Tuttavia, volendo sopraffare il paganesimo, la Chiesa dovette accettare alcuni episodi apocrifi, sia in ambito letterario e artistico che in quello devozionale e liturgico, come la nascita di Gesù in una grotta riscaldata dall’asino e il bue, l’adorazione dei Magi, la fuga in Egitto, alcuni momenti della predicazione di Cristo, i genitori, l’infanzia e la morte della Vergine Maria, compreso il suo ingresso al Tempio di Gerusalemme, la figura invecchiata di Giuseppe falegname e molto altro. Alcuni di questi episodi furono quindi trasformati in feste solenni, temi imprescindibili nella decorazione delle chiese e fonte di molti testi devozionali del Medioevo (per esempio, la Legenda aurea di Jacopo da Varagine).
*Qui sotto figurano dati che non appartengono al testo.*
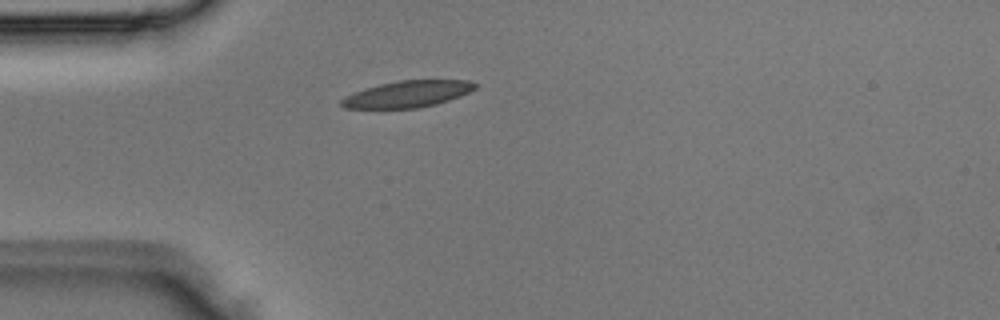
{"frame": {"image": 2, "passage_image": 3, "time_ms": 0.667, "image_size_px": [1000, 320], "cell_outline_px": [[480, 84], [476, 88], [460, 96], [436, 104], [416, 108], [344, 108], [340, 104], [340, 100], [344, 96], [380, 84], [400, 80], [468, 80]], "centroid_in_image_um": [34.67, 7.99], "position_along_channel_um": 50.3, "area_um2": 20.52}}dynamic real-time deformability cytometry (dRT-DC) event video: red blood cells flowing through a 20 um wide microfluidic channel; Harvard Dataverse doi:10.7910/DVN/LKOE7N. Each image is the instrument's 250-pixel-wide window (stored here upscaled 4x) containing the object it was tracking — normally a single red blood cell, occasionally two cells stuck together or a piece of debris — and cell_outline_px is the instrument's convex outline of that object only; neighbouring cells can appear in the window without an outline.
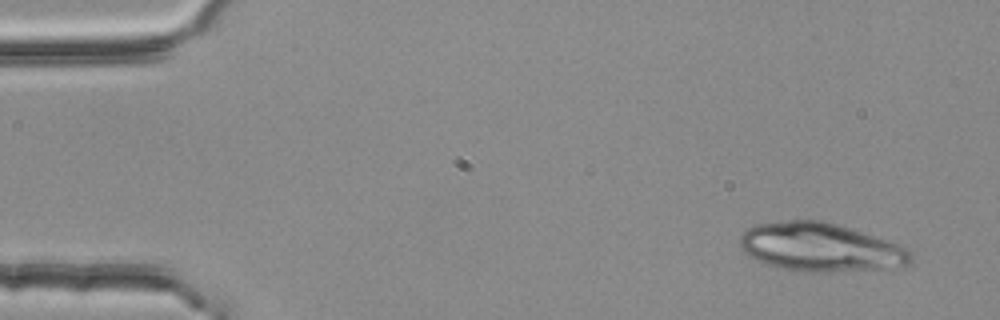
{"species": "common noctule bat (a hibernating species)", "species_latin": "Nyctalus noctula", "temperature_condition": "room temperature", "stored_images_in_passage": 4, "camera_frame_rate_fps": 3000, "um_per_image_px": 0.085, "animal": {"sex": "female", "body_mass_g": 25.1}, "frame": {"image": 1, "passage_image": 1, "time_ms": 0.0, "image_size_px": [1000, 320], "cell_outline_px": [[912, 260], [908, 264], [884, 268], [824, 272], [780, 268], [768, 264], [748, 256], [740, 248], [740, 236], [748, 228], [756, 224], [788, 220], [820, 220], [836, 224], [904, 244], [912, 252]], "centroid_in_image_um": [69.77, 21.0], "position_along_channel_um": 15.2, "area_um2": 48.15}}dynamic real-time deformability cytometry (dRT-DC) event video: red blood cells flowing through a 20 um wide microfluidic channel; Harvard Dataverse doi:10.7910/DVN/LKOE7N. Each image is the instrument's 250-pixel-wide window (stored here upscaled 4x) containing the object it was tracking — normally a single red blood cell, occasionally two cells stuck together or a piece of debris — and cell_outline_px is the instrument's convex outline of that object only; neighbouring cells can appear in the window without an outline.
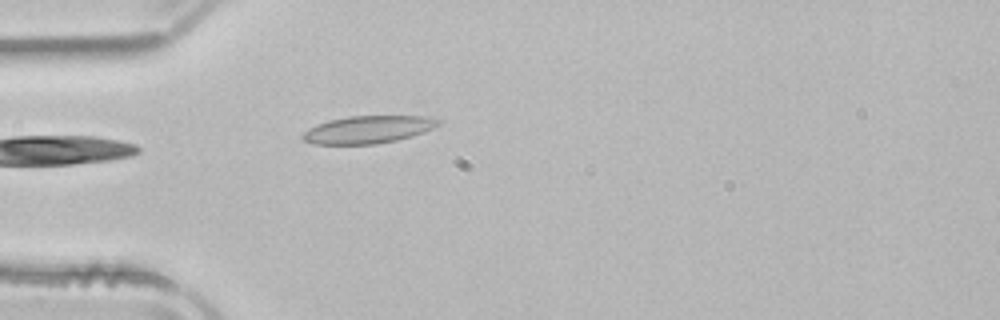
{"species": "common noctule bat (a hibernating species)", "species_latin": "Nyctalus noctula", "temperature_condition": "room temperature", "stored_images_in_passage": 20, "camera_frame_rate_fps": 3000, "um_per_image_px": 0.085, "animal": {"sex": "male", "body_mass_g": 21.5, "forearm_length_mm": 52.0}, "frame": {"image": 1, "passage_image": 1, "time_ms": 0.0, "image_size_px": [1000, 320], "cell_outline_px": [[444, 120], [440, 124], [424, 132], [412, 136], [396, 140], [376, 144], [312, 144], [304, 140], [300, 136], [308, 128], [316, 124], [328, 120], [348, 116], [428, 116]], "centroid_in_image_um": [31.29, 11.0], "position_along_channel_um": 53.7, "area_um2": 21.96}}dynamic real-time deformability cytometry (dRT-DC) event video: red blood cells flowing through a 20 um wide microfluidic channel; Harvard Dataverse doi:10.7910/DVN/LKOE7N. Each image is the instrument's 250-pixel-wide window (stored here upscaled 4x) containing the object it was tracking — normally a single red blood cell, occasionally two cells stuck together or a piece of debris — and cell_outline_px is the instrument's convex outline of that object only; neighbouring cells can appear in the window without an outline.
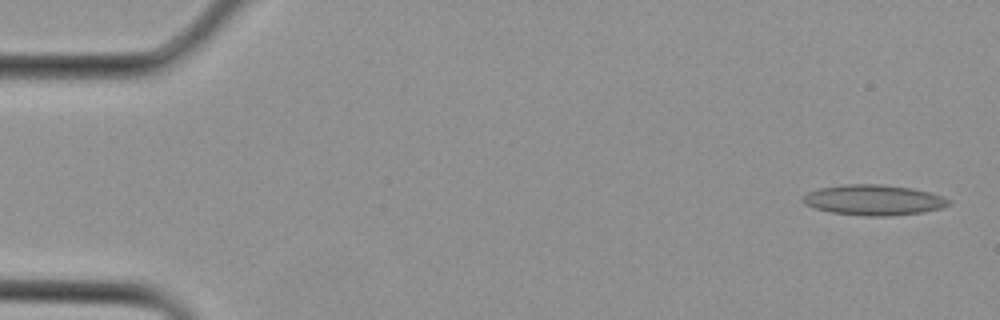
{"species": "Egyptian fruit bat (a non-hibernating species)", "species_latin": "Rousettus aegyptiacus", "temperature_condition": "cold", "stored_images_in_passage": 2, "camera_frame_rate_fps": 3000, "um_per_image_px": 0.085, "animal": {"sex": "female"}, "frame": {"image": 1, "passage_image": 2, "time_ms": 0.333, "image_size_px": [1000, 320], "cell_outline_px": [[952, 204], [940, 208], [924, 212], [888, 216], [864, 216], [832, 212], [816, 208], [804, 204], [800, 200], [800, 196], [808, 192], [820, 188], [844, 184], [880, 184], [912, 188], [944, 196], [952, 200]], "centroid_in_image_um": [74.26, 17.0], "position_along_channel_um": 10.7, "area_um2": 26.07}}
Qui si sono raccolti quattro testi che introducono, sotto diverse angolazioni, lo studio degli antichi scritti apocrifi:
- Il Gesù dei Vangeli Apocrifi di Marcello Craveri (1914-2002), storico di religioni e di miti pagani e orientali, costituisce la prefazione alla raccolta I Vangeli Apocrifi (Torino 1990);
- Apocrifi. Istruzioni per l’uso è un articolo del padre francescano Frédéric Manns, specialista dei rapporti tra ebraismo e cristianesimo nei primi secoli, pubblicato sul periodico “Terrasanta” nel 2011;
- Gli apocrifi: minaccia o risorsa? è un articolo del biblista Giuseppe Mazza e del teologo don Giacomo Perego, entrambi docenti presso la Pontificia Università Gregoriana di Roma, pubblicato su “Rivista” (Roma 2007);
- Apocrifi cristiani antichi è una circostanziata voce del Dizionario di omiletica (Torino 1998) scritta da Enrico Norelli, professore ordinario di Storia del cristianesimo delle origini presso l’Università di Ginevra.
- Gli apocrifi, tendenze letterarie che hanno segnato la cultura cristiana è un testo, scritto nel 2004, di Patrice Perreault, biblista e docente all’Università di Montreal.